While wading through his personal archive of film footage, Quiet Riot drummer Frankie Banali came upon a snippet of the band horsing around offstage. On the soundtrack, lead singer Kevin DuBrow can be heard boasting, "This is gonna be in a Quiet Riot movie in the theaters someday. I don't know how far in the future."
That footage was shot in 1983, and the "someday" that DuBrow promised has finally arrived. "Well Now You're Here, There's No Way Back," a documentary about the heavy metal band's history, is set to have its world premiere April 29 at the Newport Beach Film Festival. In an affectionate nod, the film opens with the singer's prediction of big-screen stardom.
But DuBrow, who fronted Quiet Riot for more than two decades, will be absent when the lights go down at the Triangle Square Cinemas in Costa Mesa. The singer died of a cocaine overdose in 2007, and the band has continued with a string of replacement lead vocalists since.
DuBrow's tenure with Quiet Riot was famously rocky — he drew ire for criticizing other musicians in the press, and his bandmates fired him at one point — but nearly a decade after his death, Banali still feels his loss daily. The film shows the drummer visiting his longtime friend's grave and growing misty-eyed talking about him. And the discovery of that decades-old clip made DuBrow's presence feel even nearer.
"All of these things, we're talking about VHS tapes from 30 years ago," Banali said. "And I remember pretty much everything that happened, but you're obviously not going to remember every spoken word or every sentence that was uttered. And when we came across that, that was just amazing. That was just amazing. It was almost as if Kevin was in the room participating in the making of this movie."

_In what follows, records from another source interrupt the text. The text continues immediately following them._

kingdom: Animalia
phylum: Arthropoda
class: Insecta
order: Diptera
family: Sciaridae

By grim coincidence, the festival will be a homecoming of sorts for DuBrow. The singer is buried at Pacific View Memorial Park and Mortuary in Corona del Mar, just a few miles from the site of the screening, although Banali was quick to note that the connection was unplanned.
Still, with DuBrow's relatives living in the area — and with Regina Russell, the director of "Well Now You're Here," now engaged to Banali — the event will serve as a reunion of sorts for the Quiet Riot family. And Banali is eager to see the band's story told on screen, just as his partner hoped to long ago.

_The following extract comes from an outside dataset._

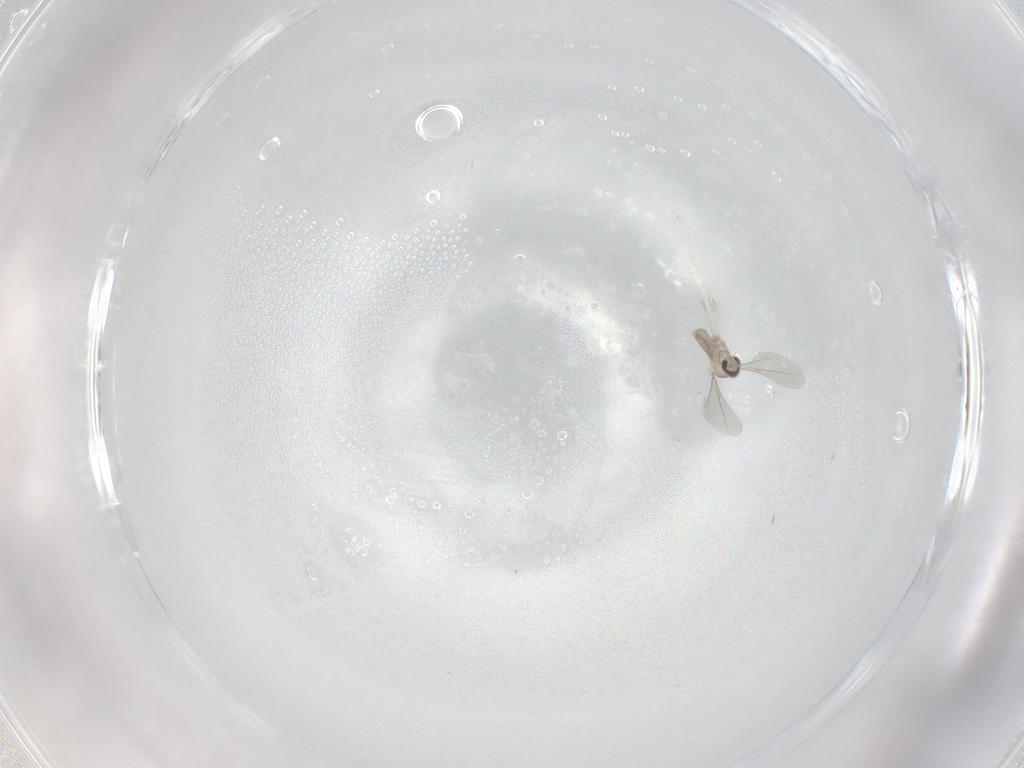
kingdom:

"It's an interesting story," he said. "Interesting to me, because I lived it."
'Like a little sister'
When Russell first met Quiet Riot, she was a high school student who beamed at the band through a mouthful of braces. A friend who knew the band got her a pass to a show, and she wound up hanging out with the members — most happily with Banali, on whom she had a massive crush.
"They treated me like a little sister," Russell recalled. "They took me on their tour bus. Oh my God, I wish I had taken a video camera then."

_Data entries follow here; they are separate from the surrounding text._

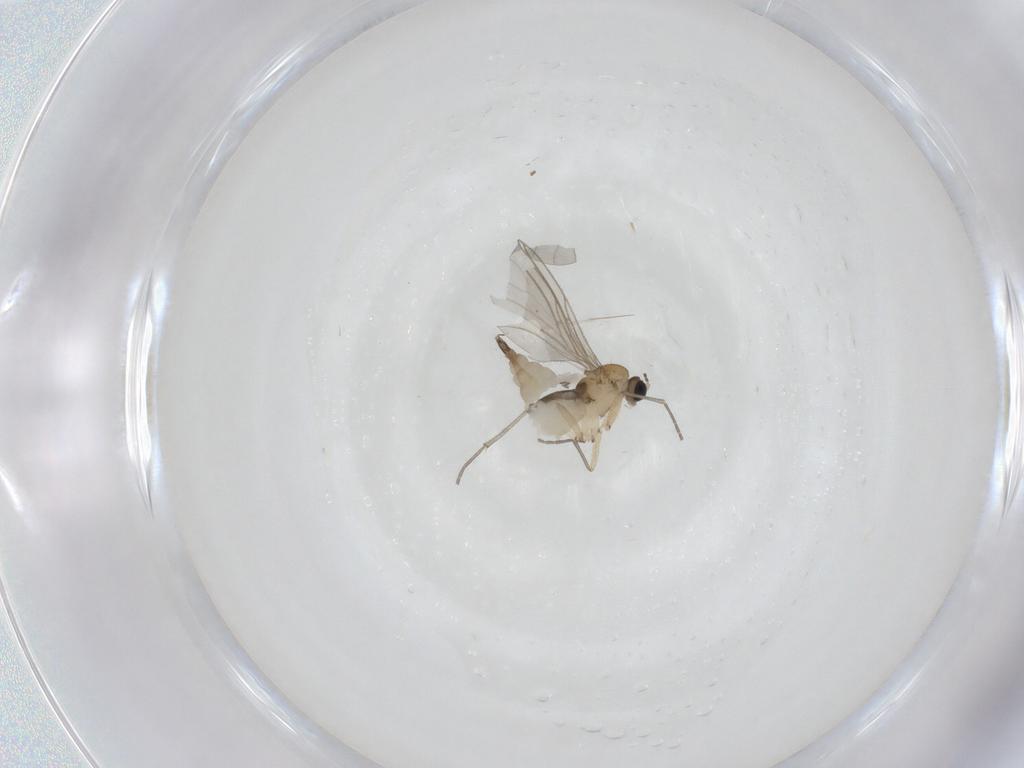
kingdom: Animalia
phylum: Arthropoda
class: Insecta
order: Diptera
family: Sciaridae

The camera would come later. While Quiet Riot's prospects dwindled from its 1980s peak — the band's 1983 "Metal Health" is sometimes called the first metal album to top the Billboard 200 — Russell found work as an actress, playing a mermaid in Steven Spielberg's "Hook" and appearing on "Saved by the Bell" and other series. Later, she hosted style segments on the "Today" show and directed short films about animal rights.
By the time Russell reconnected with Banali in 2009, she had a long-simmering dream: to shoot a documentary. Then Banali told her about a new development with Quiet Riot, and she decided on her subject.
The drummer, now widowed with a teenage daughter, planned to ask DuBrow's mother for her blessing to restart Quiet Riot with a new lead singer. He got the blessing, and Banali and Russell launched a Kickstarter campaign to help raise funds for the movie. When the band hit the road again with singer Mark Huff at the forefront, Russell imagined the shape her film would take: a historical recap of the band's career, plus a glimpse of the modern lineup on tour to wrap the story up.
That approach didn't last long. With Russell's camera rolling, Quiet Riot struggled to find its bearings with Huff on lead vocals. A house painter by day, the singer excelled at his audition but drew hostile reactions from fans — "Kevin DuBrow is rolling in his grave," reads one headline shown on screen — and after a series of onstage gaffes, the band dismissed Huff and went looking for a replacement.
Whatever their romantic feelings for each other, Banali and Russell kept a professional reserve during the making of the film. Banali let his beloved carry her own equipment on the road, while she, in turn, kept the camera rolling during tense moments. At one point, she captured Banali snarling on the phone that if Quiet Riot's future depends on Huff staying on board, "I will break up the band. I will sell the house. I will move into an apartment, and I will still have my family, my drums and my talent."
Later, in an even bleaker moment, the drummer ends a speech to the camera by intoning, "There's your [expletive] ending. Are we done?"